▸ **Directions**
Without the pictures, copy the entries below word for word.

▸ **Data extract**

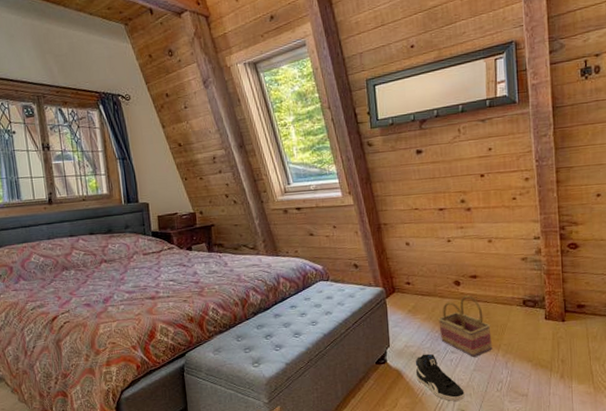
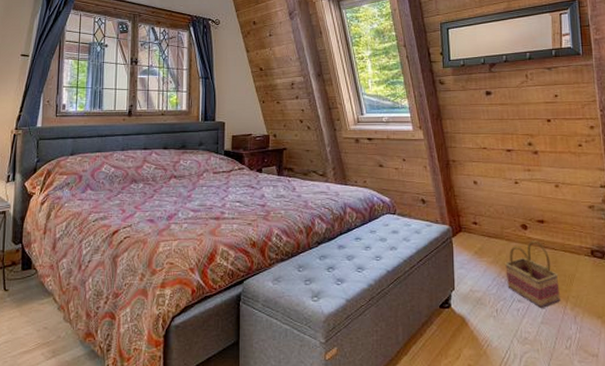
sneaker: present [415,353,465,401] -> none [480,300,532,356]

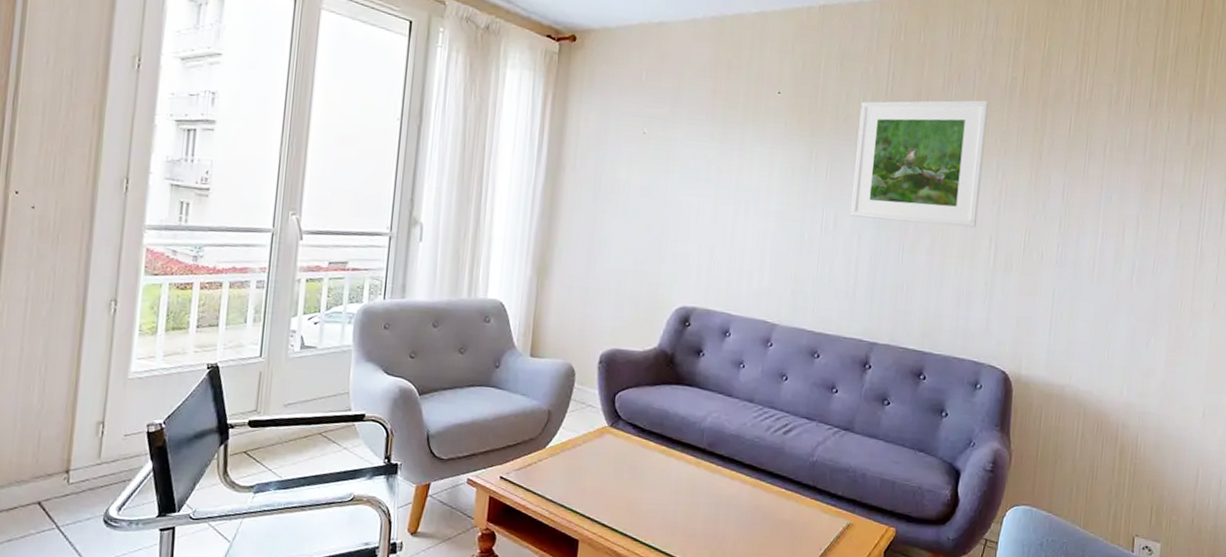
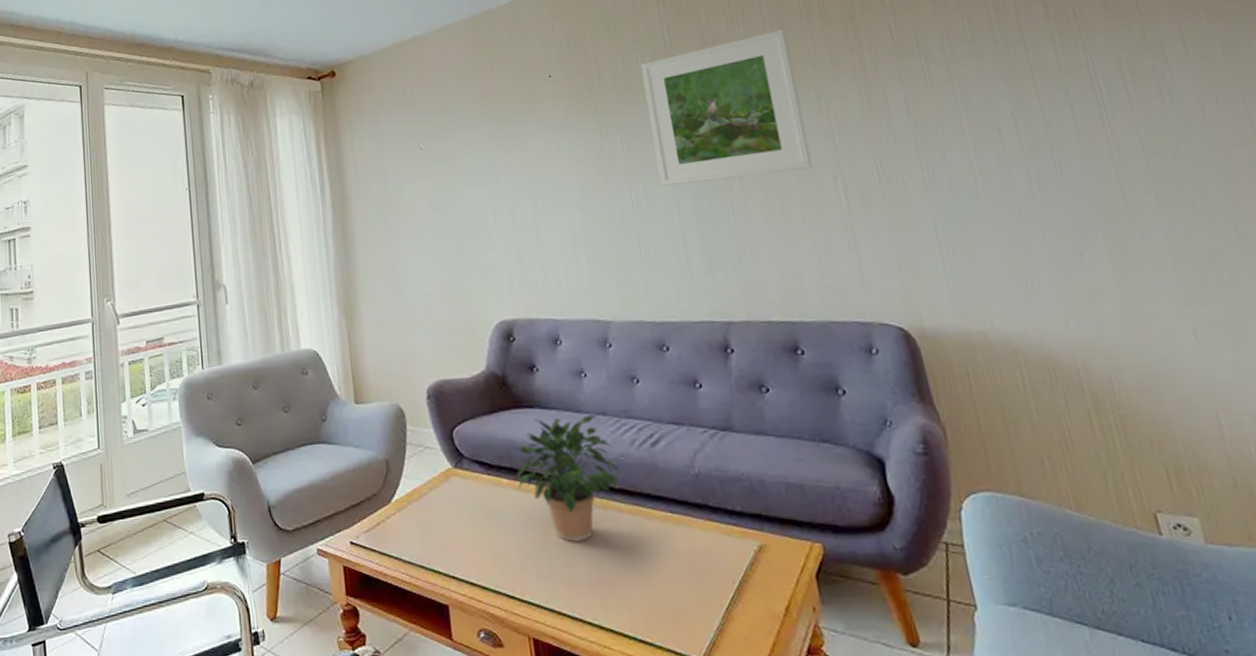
potted plant: none [661,396,753,502] -> present [513,414,621,542]

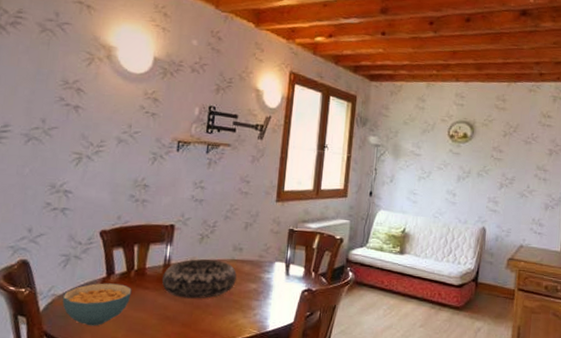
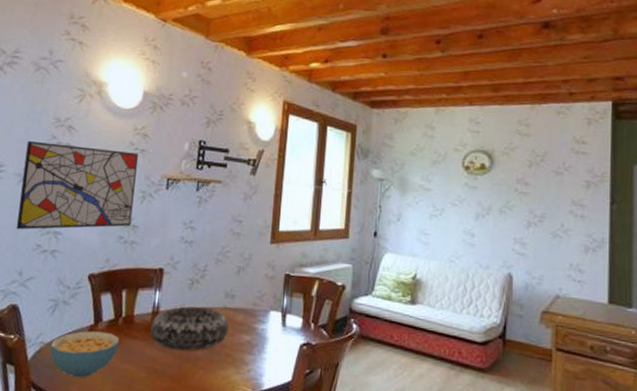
wall art: none [24,101,149,189] -> present [16,140,138,230]

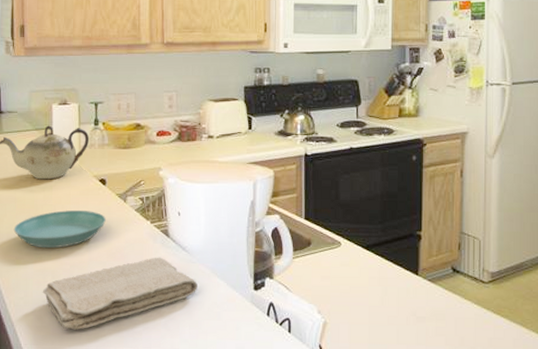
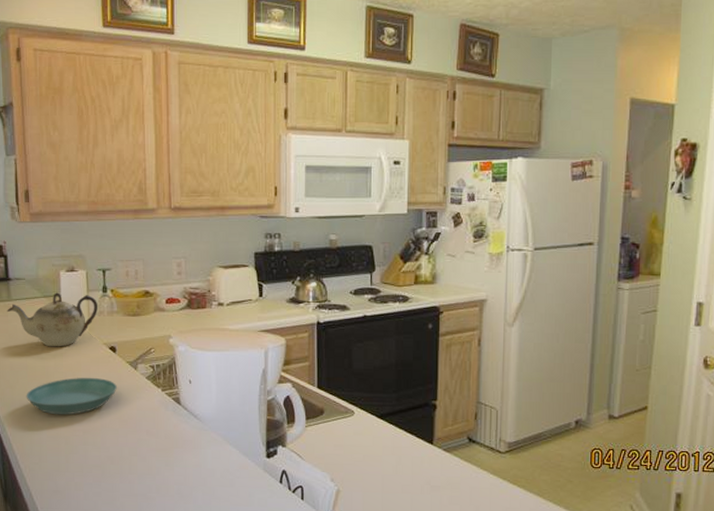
washcloth: present [42,257,197,330] -> none [56,424,210,495]

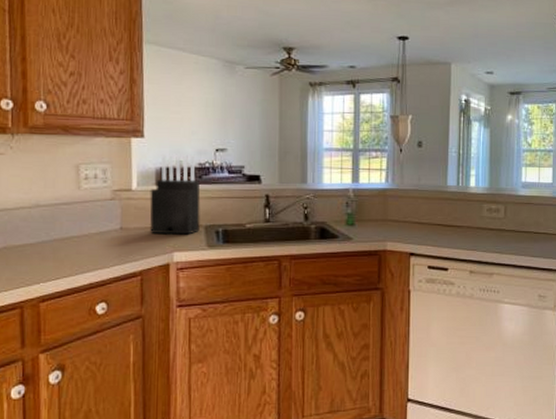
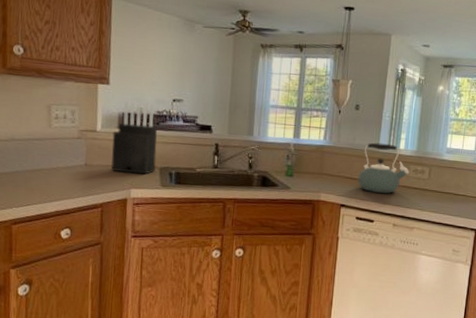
kettle: none [427,181,483,238] -> present [358,142,409,194]

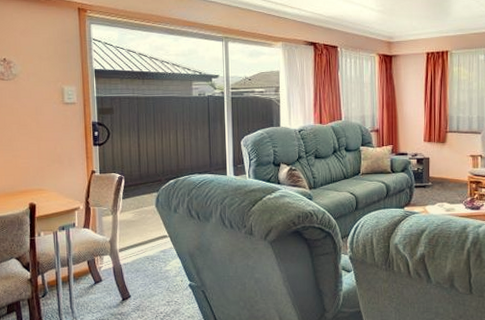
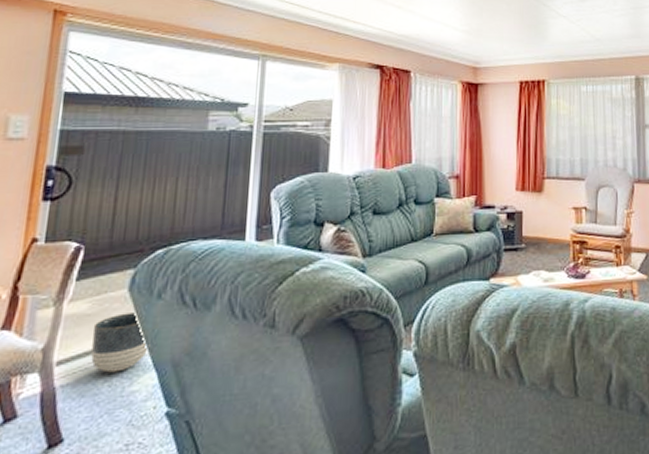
planter: none [137,221,174,258] -> present [91,312,150,373]

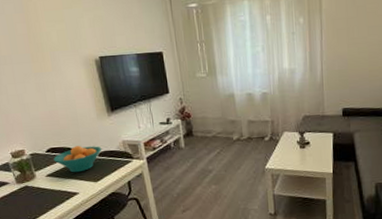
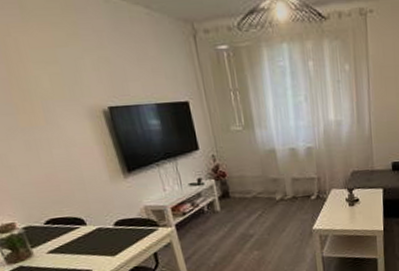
fruit bowl: present [53,146,102,173] -> none [55,213,119,247]

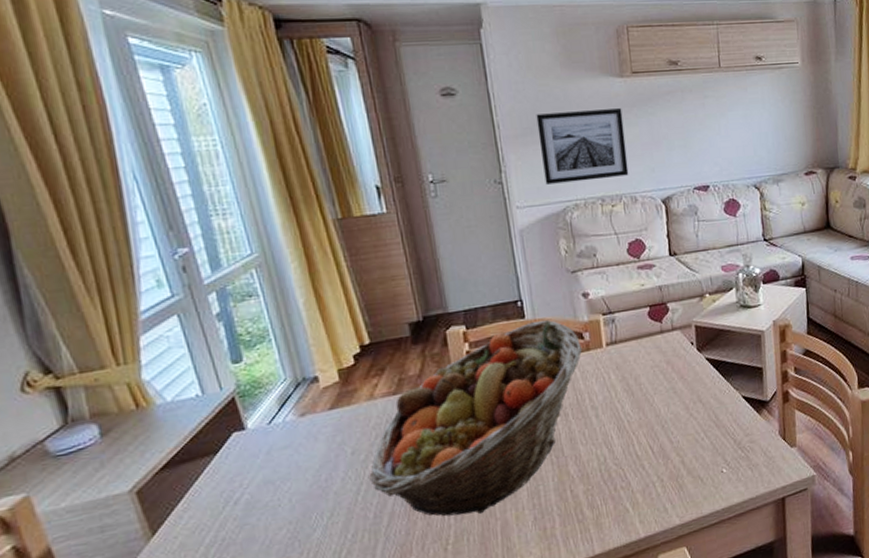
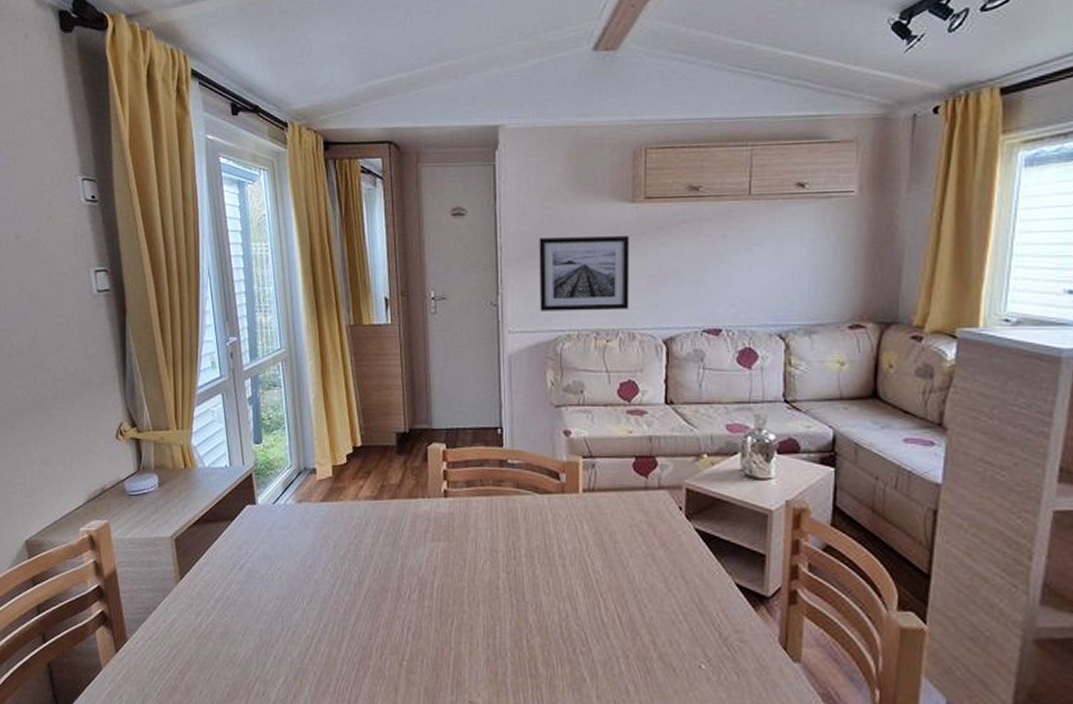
fruit basket: present [369,319,583,517] -> none [345,451,557,638]

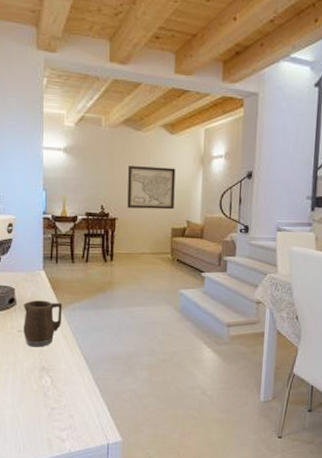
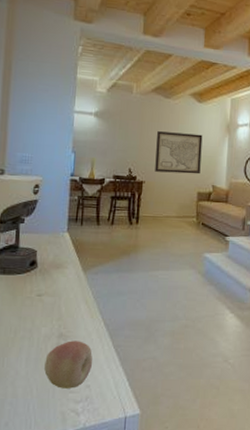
mug: present [24,300,63,347] -> none [43,263,86,313]
fruit: none [29,373,75,418] -> present [44,341,93,389]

▸ **Exercise solution**
sneaker: present [415,353,465,401] -> none [480,300,532,356]

potted plant: none [661,396,753,502] -> present [513,414,621,542]

wall art: none [24,101,149,189] -> present [16,140,138,230]

washcloth: present [42,257,197,330] -> none [56,424,210,495]

kettle: none [427,181,483,238] -> present [358,142,409,194]

planter: none [137,221,174,258] -> present [91,312,150,373]

fruit bowl: present [53,146,102,173] -> none [55,213,119,247]

fruit basket: present [369,319,583,517] -> none [345,451,557,638]

mug: present [24,300,63,347] -> none [43,263,86,313]
fruit: none [29,373,75,418] -> present [44,341,93,389]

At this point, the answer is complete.